Task requirements
Would you count the lines in the entries below that contain "casing"? Reply with the number only.

Input data
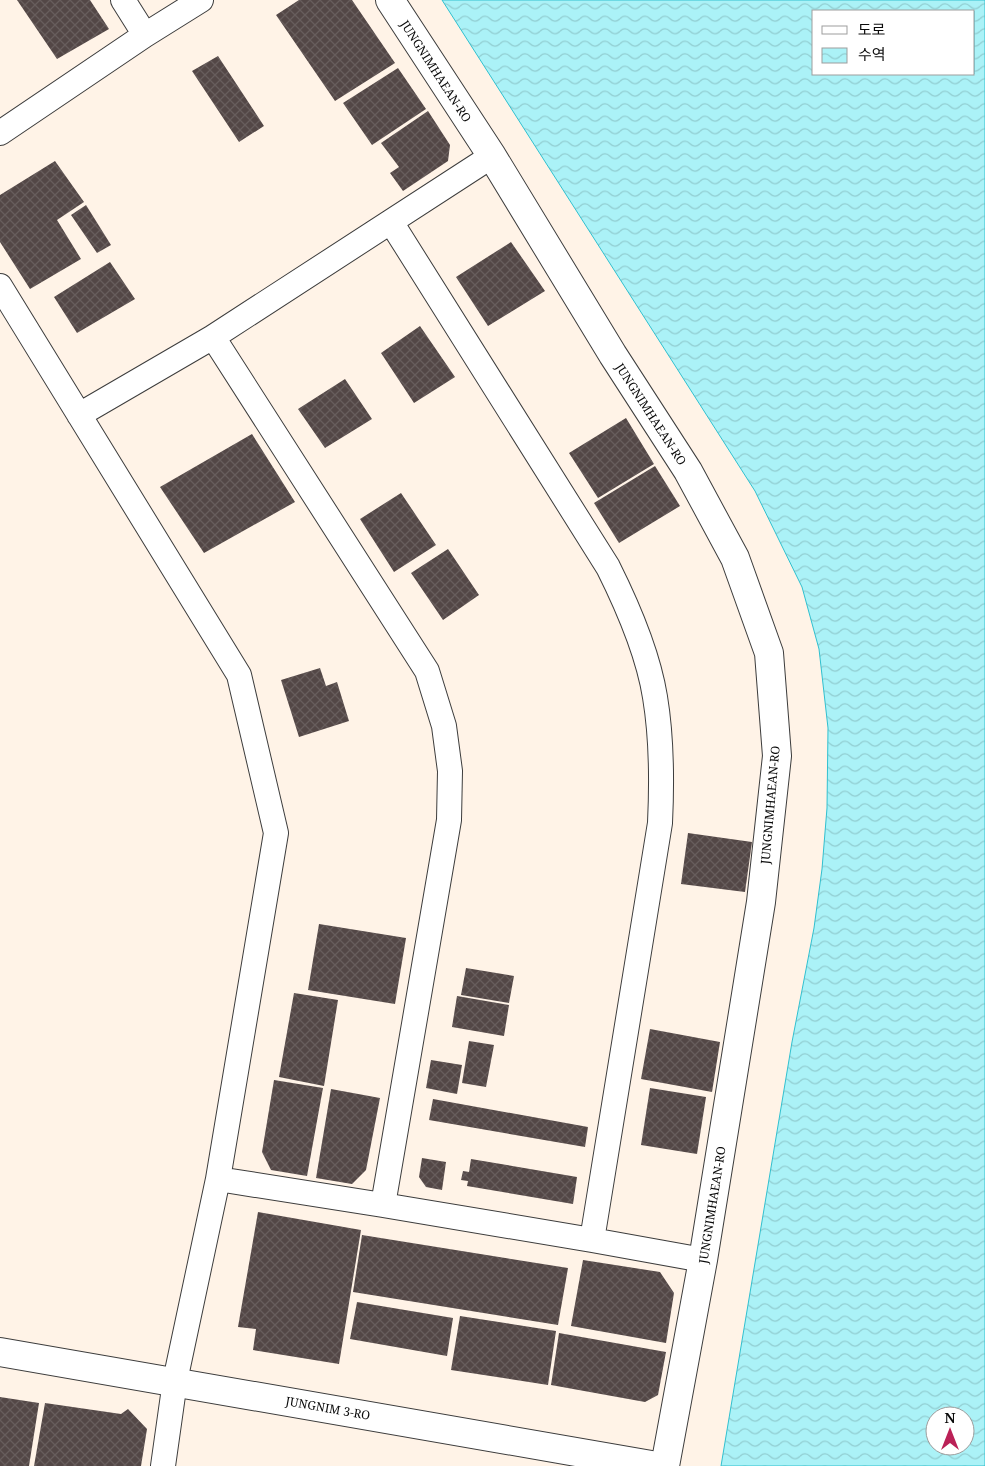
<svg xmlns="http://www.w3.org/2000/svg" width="985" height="1466" viewBox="0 0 985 1466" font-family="'Noto Serif','Noto Sans KR',serif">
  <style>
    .water { fill: url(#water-waves); stroke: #31c0cf; fill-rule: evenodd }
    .building { fill: url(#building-cross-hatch) }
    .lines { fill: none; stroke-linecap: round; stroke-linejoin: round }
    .minor-casing { stroke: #3d3d3d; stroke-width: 26 }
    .tertiary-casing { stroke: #3d3d3d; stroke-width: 30 }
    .minor { stroke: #fff; stroke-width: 24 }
    .tertiary { stroke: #fff; stroke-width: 28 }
    .labels { text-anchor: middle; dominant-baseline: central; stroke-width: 5; stroke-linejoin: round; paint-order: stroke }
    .street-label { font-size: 12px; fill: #0a0a0a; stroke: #fff }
  </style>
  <defs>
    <pattern id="water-waves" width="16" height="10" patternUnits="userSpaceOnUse" patternTransform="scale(1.25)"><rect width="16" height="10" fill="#abf2f7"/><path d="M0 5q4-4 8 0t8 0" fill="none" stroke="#92ced2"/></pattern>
    <pattern id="building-cross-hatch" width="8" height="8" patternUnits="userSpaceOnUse" patternTransform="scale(1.25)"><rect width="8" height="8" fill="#534746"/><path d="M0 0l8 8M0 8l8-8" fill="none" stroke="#675d5c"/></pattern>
  </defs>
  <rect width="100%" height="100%" fill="#fff3e7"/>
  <path class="water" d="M 442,0 L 985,0 L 985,1466 L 721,1466 L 792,1042 L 814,928 L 822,869 L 827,808 L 828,728 L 819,649 L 802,587 L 755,491 ZM 814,11 L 974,11 L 974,74 L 814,74 ZM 935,1416 L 965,1416 L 965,1446 L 935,1446 Z"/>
  <path class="building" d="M 17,0 L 90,0 L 109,29 L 57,59 Z
    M 299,0 L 352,0 L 395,63 L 335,101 L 276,15 Z
    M 218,56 L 264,126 L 239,142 L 192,71 Z
    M 398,68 L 426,109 L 372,145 L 343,103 Z
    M 428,111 L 450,145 L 448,161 L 403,191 L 390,173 L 399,167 L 381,143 Z
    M 55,161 L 84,202 L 57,220 L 81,259 L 30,289 L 0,242 L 0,195 Z
    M 86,205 L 111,245 L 97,253 L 71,215 Z
    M 511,242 L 545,291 L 488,326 L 456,277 Z
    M 110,262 L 135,299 L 77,333 L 54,297 Z
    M 420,326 L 455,377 L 414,403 L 381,353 Z
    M 345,379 L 372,419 L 325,448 L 298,409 Z
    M 626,418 L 654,464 L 598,498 L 569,453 Z
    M 252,434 L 295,502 L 204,553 L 160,487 Z
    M 655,466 L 680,506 L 619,543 L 594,503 Z
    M 401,493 L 436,545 L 394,572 L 360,519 Z
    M 448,549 L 479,595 L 443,620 L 411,573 Z
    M 320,668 L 326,686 L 337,682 L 349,721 L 299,737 L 281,680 Z
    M 688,833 L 752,842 L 745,892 L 681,884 Z
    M 319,924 L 406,938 L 395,1004 L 308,990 Z
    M 466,968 L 514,976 L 509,1003 L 461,995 Z
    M 294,993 L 338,1000 L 324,1086 L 279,1077 Z
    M 457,996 L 509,1005 L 504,1036 L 452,1027 Z
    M 650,1029 L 720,1042 L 712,1092 L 641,1079 Z
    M 469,1041 L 494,1045 L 486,1087 L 462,1083 Z
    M 431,1060 L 462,1065 L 457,1094 L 426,1088 Z
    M 274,1080 L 323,1088 L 307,1176 L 271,1170 L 262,1152 Z
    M 650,1088 L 706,1097 L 697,1154 L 641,1145 Z
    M 331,1089 L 380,1098 L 366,1170 L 352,1184 L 316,1178 Z
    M 433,1099 L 588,1127 L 585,1147 L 429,1120 Z
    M 422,1158 L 446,1162 L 442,1190 L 426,1187 L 419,1177 Z
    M 471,1159 L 577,1177 L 573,1204 L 467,1186 L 468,1181 L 461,1180 L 463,1171 L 469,1172 Z
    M 258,1212 L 361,1230 L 339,1364 L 253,1350 L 256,1329 L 238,1327 Z
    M 362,1235 L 568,1268 L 558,1325 L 353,1292 Z
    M 583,1260 L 660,1272 L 674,1293 L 666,1343 L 571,1326 Z
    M 357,1302 L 453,1318 L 447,1356 L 350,1339 Z
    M 460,1316 L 556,1331 L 548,1385 L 451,1370 Z
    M 559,1333 L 666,1352 L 658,1395 L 645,1402 L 551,1385 Z
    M 0,1397 L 39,1403 L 29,1466 L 0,1466 Z
    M 45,1403 L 121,1414 L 128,1409 L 147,1429 L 141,1466 L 34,1466 Z"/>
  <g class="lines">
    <defs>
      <path id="minor" d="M 123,0 L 145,35
        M 0,133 L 145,35 L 201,0
        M 391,222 L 608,567 C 628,607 648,653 655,697 C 662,739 662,781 660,823 L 592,1240
        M 0,286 L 239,675 L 276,833 L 218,1179 L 175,1381 L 163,1466
        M 213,337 L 492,156
        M 79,415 L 213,337 L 427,671 L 444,726 L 450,771 L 449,820 L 383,1205 L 592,1240 L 703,1260
        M 218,1179 L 383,1205"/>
      <path id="tertiary" d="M 390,0 L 492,156 L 613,355 L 688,471 L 735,558 L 769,653 L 777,756 L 761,902 L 703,1260 L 665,1466
        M 0,1352 L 657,1466"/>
    </defs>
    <use href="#minor" class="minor-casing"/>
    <use href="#tertiary" class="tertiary-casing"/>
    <use href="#minor" class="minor"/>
    <use href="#tertiary" class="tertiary"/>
  </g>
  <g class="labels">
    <g class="street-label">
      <text transform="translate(436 71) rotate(57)">JUNGNIMHAEAN-RO</text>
      <text transform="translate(651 414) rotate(57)">JUNGNIMHAEAN-RO</text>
      <text transform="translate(770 805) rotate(-85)">JUNGNIMHAEAN-RO</text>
      <text transform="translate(712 1205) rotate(-81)">JUNGNIMHAEAN-RO</text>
      <text transform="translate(328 1408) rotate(10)">JUNGNIM 3-RO</text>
    </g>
  </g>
  <rect x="812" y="10" width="162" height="65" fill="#ffffff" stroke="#9d9d9d"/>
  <rect x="822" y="26" width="25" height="8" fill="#ffffff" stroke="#9d9d9d"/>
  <text x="858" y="35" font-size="15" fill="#0a0a0a">도로</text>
  <rect x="822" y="48" width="25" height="15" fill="url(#water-waves)" stroke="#9d9d9d"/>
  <text x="858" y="60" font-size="15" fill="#0a0a0a">수역</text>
  <g transform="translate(950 1431)"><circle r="24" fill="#ffffff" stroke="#9d9d9d"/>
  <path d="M0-4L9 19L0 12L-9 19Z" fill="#bb2157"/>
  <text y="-8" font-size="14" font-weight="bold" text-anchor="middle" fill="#0a0a0a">N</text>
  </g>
</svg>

Response to the task
4